Solingen: Pendler standen im Regen

Solingen : Pendler standen im Regen

Nichts ging mehr bei der Deutschen Bahn. In ganz Deutschland, und auch in Solingen, standen gestern ab circa 17 Uhr alle Räder still – und die Pendler im Regen.

Nichts ging mehr bei der Deutschen Bahn. In ganz Deutschland, und auch in Solingen, standen gestern ab circa 17 Uhr alle Räder still — und die Pendler im Regen.

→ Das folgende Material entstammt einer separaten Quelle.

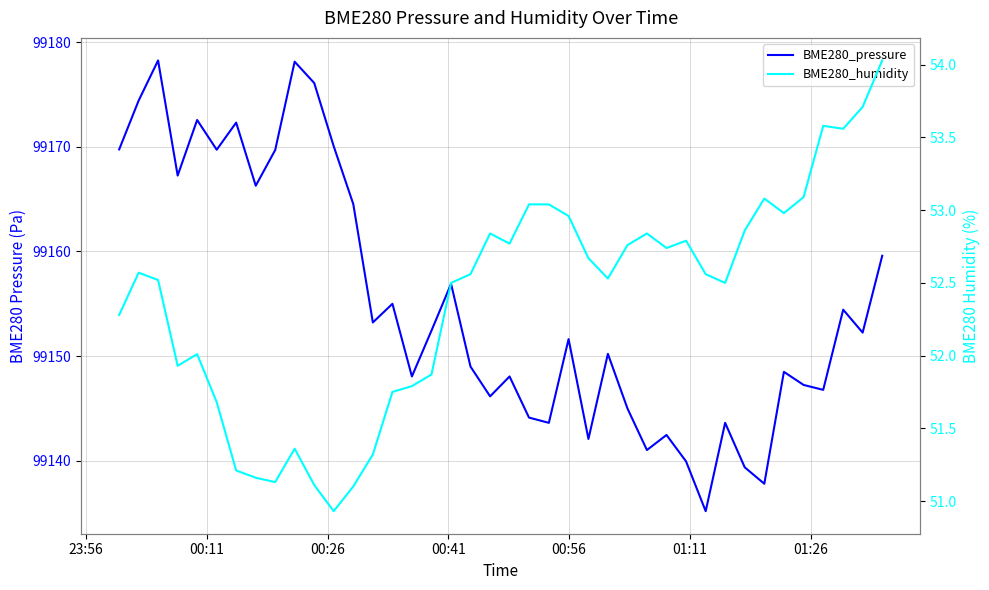

Is this an area chart (filled region under the line)?

No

Weder Züge des Fernverkehrs, noch Regional- und S-Bahnen verkehrten. "Dabei handelte es sich um eine reine Vorsichtsmaßnahme", erklärte ein Sprecher des Bahn-Regionalbüros NRW auf Anfrage unserer Zeitung. Von größeren Schäden auf den Gleisen im Stadtgebiet wusste er nichts. Wie jedoch die Berufspendler nach Hause kommen sollten, vermochte die Bahn nicht zu beantworten. "Wir kümmern uns schwerpunktmäßig um den Fernverkehr", hieß es lapidar. Reisende im Nahverkehr hätten sicher andere Möglichkeiten, ihr Ziel zu erreichen. Über den Einsatz von Ersatzbussen war der Bahn bis gestern Abend auch nichts bekannt. Da Straßen teilweise gesperrt seien, mache Busverkehr keinen Sinn, sagte der Bahnsprecher. In Solingen fuhren aber die meisten Busse.

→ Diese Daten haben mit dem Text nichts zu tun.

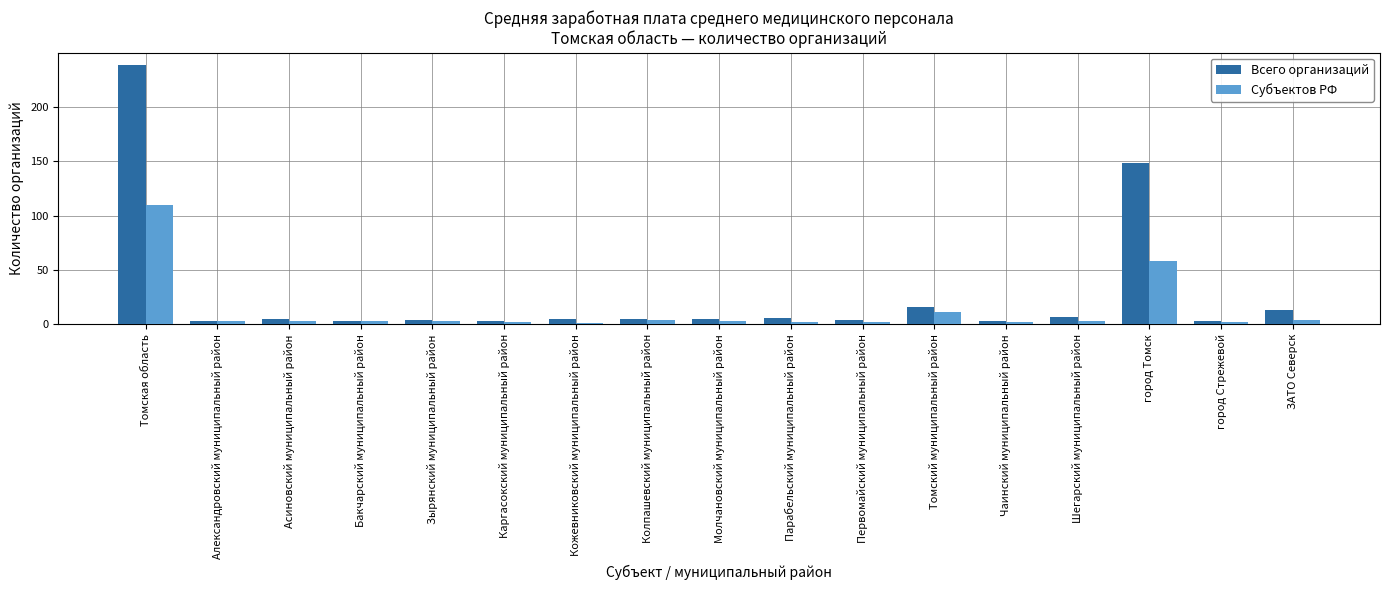

Rank the series by their average value, from lowest to highest.

Субъектов РФ, Всего организаций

Auch mit Stress — den die Bahnsprecher wegen des Sturms sicherlich hatten — sind diese Aussagen nicht zu rechtfertigen. Dieses lapidare: "Sollen doch die Pendler sehen, wie sie nach Hause kommen", ist aber an Dreistigkeit kaum noch zu überbieten. "Die Bahn kommt" — diesen Slogan glauben die Solinger Pendler schon lange nicht mehr: Eine Fahrt mit der S 7 gerät immer mehr zum Glücksspiel: Ankommen ja, aber wann? Alte Züge, bei denen während der Fahrt die Türen aufgehen. Die Berufspendler — die nicht die eh schon vollen Autobahnen weiter verstopfen — sind Kunden Zweiter Klasse und bekommen das immer wieder aufs Brot geschmiert. Aber auch sie zahlen Geld dafür, die Leistungen der Bahn in Anspruch nehmen zu können — und das nicht zu knapp. Auch wenn die Bahn gestern für die Pendler tatsächlich nichts tun konnte: Der Ton macht die Musik.